We’re in the process of moving to Iowa, and my wife and I are selling and/or giving away most of our stuff, burning our mortgage, and heading west. I’ve been inspired to do this, in part, by a classic book, Where I Lived, and What I Lived For, by Henry David Thoreau, which made me hate most of my possessions and despise the idea of debt. It’s remarkably apt in the age of economic collapse. (The book was recently published in a very cool new “Great Ideas” series from Penguin Books.)

I’ll be joining the faculty at Iowa State University’s MFA program in Creative Writing & Environment. The great Pulitzer-Prize winning novelist Jane Smiley recently retired from there, so, in hopes of getting some of that good karma, I’ve been reading Smiley’s wonderfully insightful Thirteen Ways of Looking at the Novel, as well as her hilarious satire of academic life in the Midwest, Moo.

I was bummed when Dean moved from Madison to Mineral Point, but Iowa? At least it’s for all the right reasons:

Meanwhile, I found David Marannis, whose most recent work is Rome 1960, “happily enjoying these beautiful Madison days” at his home on the near west side:

I’m reading a collection of short stories by Mavis Gallants Paris Stories. I had just read an interview with her in Granta magazine that made me want to read her, and Ive not been disappointed. The stories are amazing. Other than that, Im reading books on Kenya, Chicago, and Indonesia for my next book, a multigenerational biography of Barack Obama.

Just reading up on some books for his next biography on Obama. Um, wow.

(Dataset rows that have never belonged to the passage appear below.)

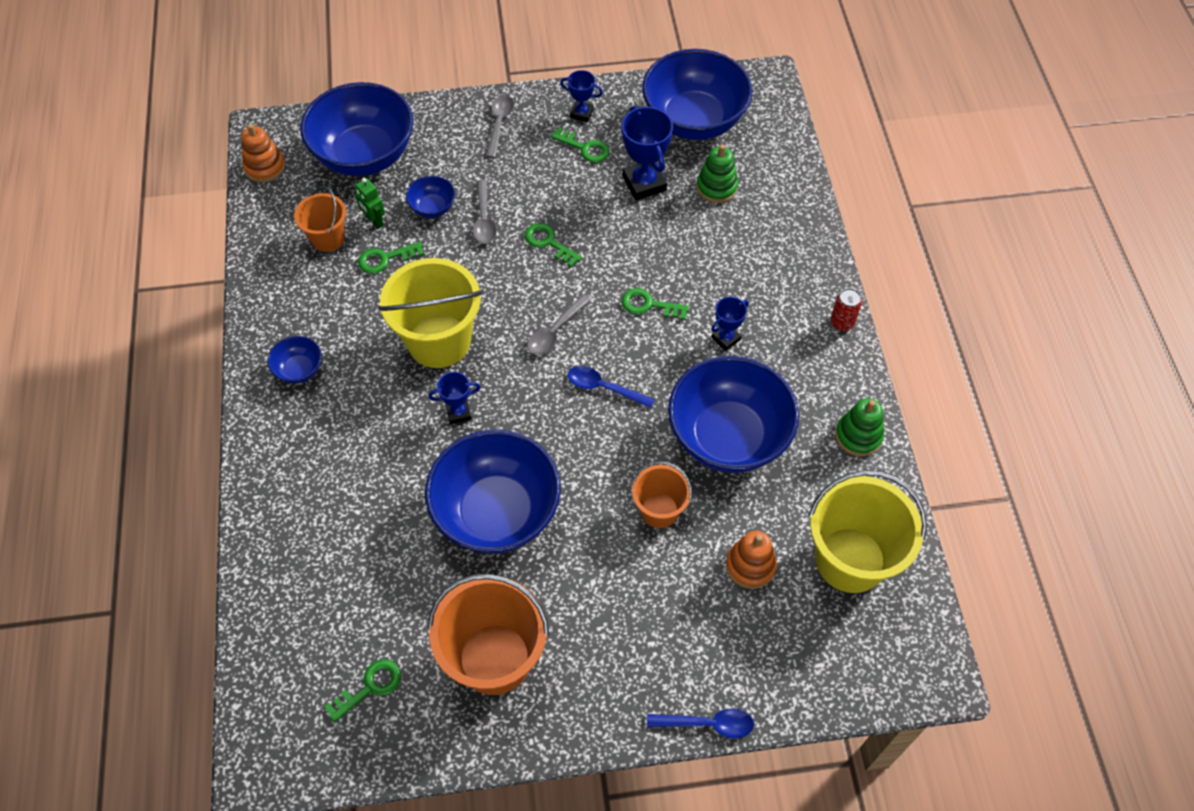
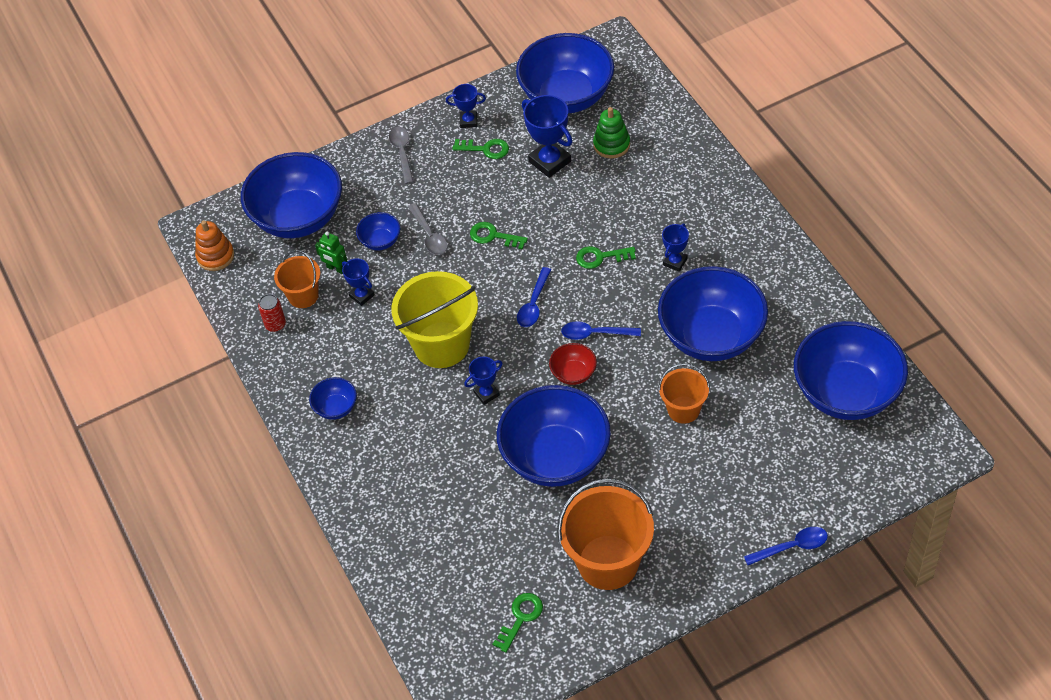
camera: 15 degrees left, 5 degrees down
(385, 259) = (362, 295): green key -> blue trophy
(555, 331) = (534, 304): grey spoon -> blue spoon
(560, 424) = (573, 373): none -> red bowl
(750, 566) = (772, 424): orange stacking toy -> none
(842, 323) = (761, 218): red can -> red can (275, 324)
(850, 560) = (846, 392): yellow bucket -> blue bowl
(858, 436) = (812, 300): green stacking toy -> none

Me? What am I reading? How nice of you to ask. I recently put down The Story of Edgar Sawtelle by David Wroblewski. I have an old dog who also may have to be put down soon and if you’ve read the book I think you know where I’m going with this. So I switched to non-fiction, which doesn’t inflict as much emotional damage on me even when a real human dies. I’m now back to reading Max Perkins: Editor of Genius by A. Scott Berg. Writer Frank Bures gave it to me and for a while I wasn’t sure if it was a compliment to us both or a subtle hint to switch careers. Perkins is the guy who discovered F. Scott Fitgerald, among other famous American authors of the early-to-mid 20th century. I’m obviously hoping to learn how he did it so I can discover and edit more talented writers like Frank. It’s a great biography and literary history and I haven’t cried once.

So, what are you reading this summer?

1 comment:

Rosemary Zurlo-Cuva said...

I'm sure Frank Bures was thinking of what a fine writer's editor you are when he gave you that gift, Brennan. Meanwhile, I am the last person in Wisconsin to have finished David Rhodes's very fine Driftless. I'm also part way through Prelude, a beautifully observed novel about Eton, first love, Bach's Well-Tempered Clavier and the early 80s by British author William Coles.